Although no growth target was unveiled, analysts have tried to calculate the implicit figure based on data from the budget.

For example, Wang Tao, chief China economist at UBS, stated:

“We infer that the government’s working assumption of nominal GDP growth is 5.4%, and based on its CPI target of 3.5%, we deduct a real GDP growth of about 1.8% in 2020. We maintain our baseline 2020 GDP growth forecast of 1.5%, and our assumption of nominal growth is about 2%.”

The fiscal tone was another key factor to watch from the meeting. Although authorities did set a larger fiscal deficit of 3.6% of GDP (2019 target: 2.8% of GDP), off-budget measures suggest that the actual fiscal stimulus will be much larger.

Raymond Yeung, Greater China chief economist at ANZ, highlights that:

“With a higher official fiscal deficit of 3.6% of GDP (or CNY3.76trn), assisted by CNY3.75trn issuance of special local government bonds and CNY1trn Special Treasury Bonds, China’s consolidated fiscal deficit could go above 9% of GDP in 2020, compared with 5.6% in 2019. In addition, a new policy measure is the special transfer mechanism, a big spotlight in our view. Money from issuing STBs and incremental parts of the fiscal deficit (total CNY2trn) will likely go directly to county-level local governments via competition, which will improve their shattered fiscal condition and support local job markets and growth.”

Regarding monetary policy, the top leadership announced that growth in both M2 and total social financing (TSF) will be “significantly higher than in 2019”. Last year, authorities expanded M2 and TSF in line with nominal GDP growth. This suggests that further cuts in the reserve requirement ratios and deeper interest rate reductions could be in the pipeline. A higher inflation target of 3.5% for 2020 (2019 target: 3.0%) also provides more space for expansionary policies.

Similar to last year’s meeting, deepening SOE reforms and more opening up will be at the top of the policy agenda this year. Authorities also vowed to further support investments in “new infrastructure”, including 5G, industrial internet and data venters.

As Iris Pang, Greater China economist at ING, points out:

“The focus of growing technology is obvious and the report highlighted this as an important objective. Though this plan has been laid out by the government, it will be up to the private sector, i.e. the market to decide which areas will grow within the wide scope of technology. To us, this signals that the technology war between China and the US has escalated. China is going to develop its own technological capacity so it won’t be too dependent on the rest of the world.”
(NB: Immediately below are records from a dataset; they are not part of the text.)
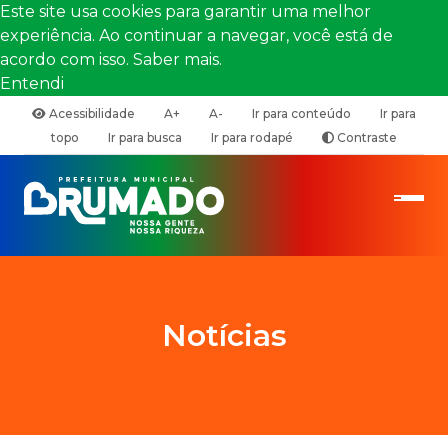
Este site usa cookies para garantir uma melhor
experiência. Ao continuar a navegar, você está de
acordo com isso.
Saber mais.
Entendi
Acessibilidade
A+
A-
Ir para conteúdo
Ir para
topo
Ir para busca
Ir para rodapé
Contraste
Notícias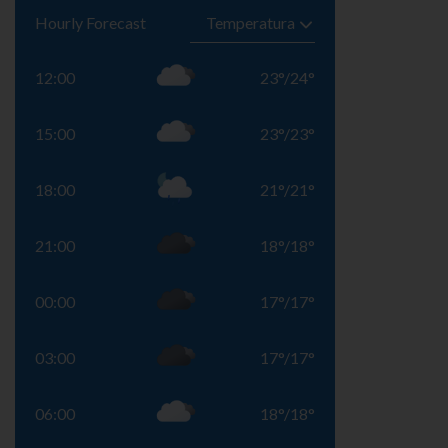
Hourly Forecast
12:00
23
°
/
24
°
15:00
23
°
/
23
°
18:00
21
°
/
21
°
21:00
18
°
/
18
°
00:00
17
°
/
17
°
03:00
17
°
/
17
°
06:00
18
°
/
18
°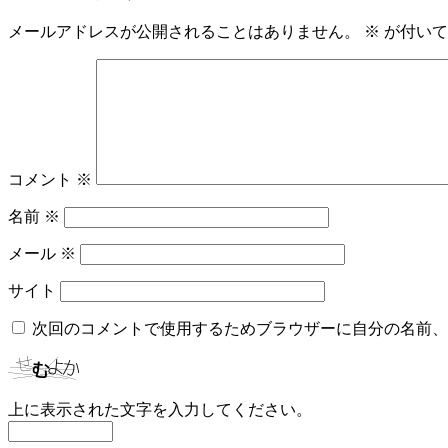
メールアドレスが公開されることはありません。
※
が付いて
コメント
※
名前
※
メール
※
サイト
次回のコメントで使用するためブラウザーに自分の名前、
上に表示された文字を入力してください。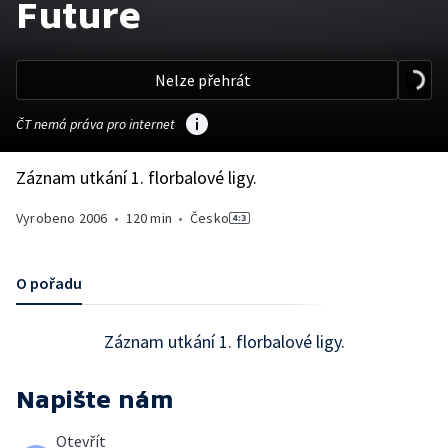
Future
Nelze přehrát
ČT nemá práva pro internet
Záznam utkání 1. florbalové ligy.
Vyrobeno
2006
•
120 min
•
Česko
O pořadu
Záznam utkání 1. florbalové ligy.
Napište nám
Otevřít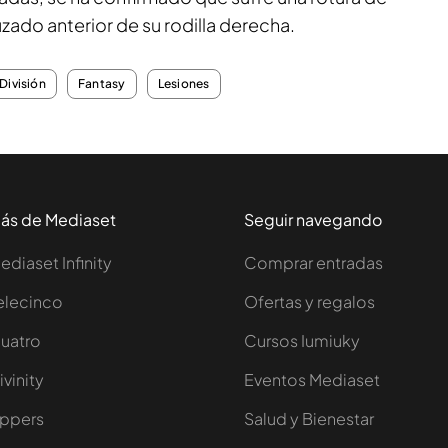
uzado anterior de su rodilla derecha.
División
Fantasy
Lesiones
ás de Mediaset
Seguir navegando
ediaset Infinity
Comprar entradas
elecinco
Ofertas y regalos
uatro
Cursos Iumiuky
ivinity
Eventos Mediaset
ppers
Salud y Bienestar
Looking ahead, it is yet to be seen whether the recent measures will be enough to prevent an economic downturn. While China seems to have succeeded in its attempt to contain the Covid-19 outbreak, private consumption remains anaemic as social distancing measures and fears of a second wave continue to weigh on consumer sentiment. Moreover, the spread of the pandemic across the world paints a bleak outlook for the all-important trade sector.